TO-DO ITEM = Find every line in the rows below that contains the word "Field" and copy each of those lines out. Matching is case-sensitive.

------ EXCERPTED DATA

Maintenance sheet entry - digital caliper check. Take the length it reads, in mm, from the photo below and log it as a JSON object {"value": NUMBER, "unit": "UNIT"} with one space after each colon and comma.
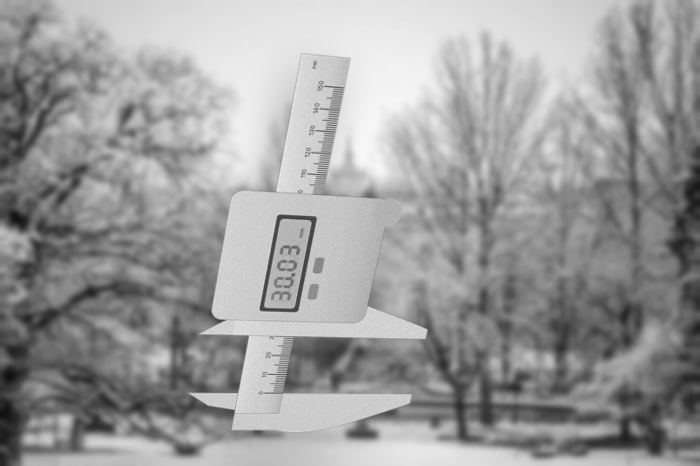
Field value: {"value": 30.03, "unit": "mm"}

------------
------ EXCERPTED DATA

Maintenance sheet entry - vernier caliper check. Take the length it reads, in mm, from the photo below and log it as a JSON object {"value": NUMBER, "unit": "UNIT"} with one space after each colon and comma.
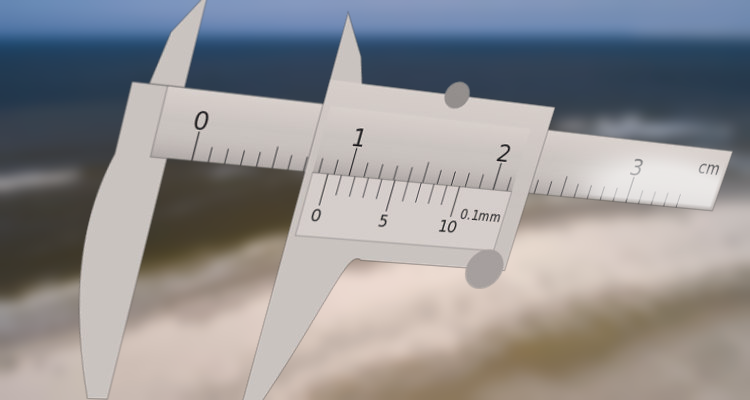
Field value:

------------
------ EXCERPTED DATA

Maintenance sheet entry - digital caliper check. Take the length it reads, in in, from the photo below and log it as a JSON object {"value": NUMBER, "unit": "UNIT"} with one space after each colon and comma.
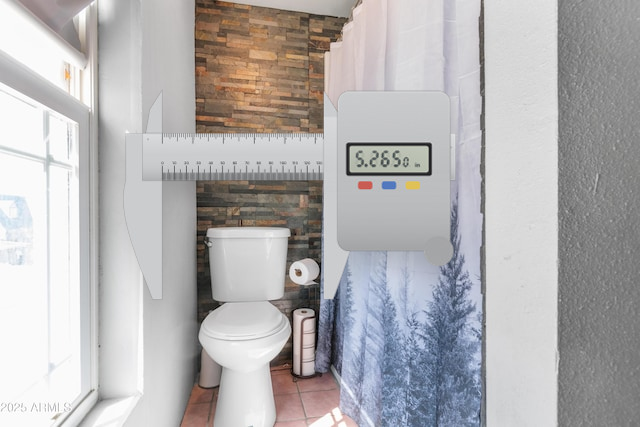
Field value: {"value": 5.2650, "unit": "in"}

------------

EXERCISE ANSWER =
Field value: {"value": 30.03, "unit": "mm"}
Field value:
Field value: {"value": 5.2650, "unit": "in"}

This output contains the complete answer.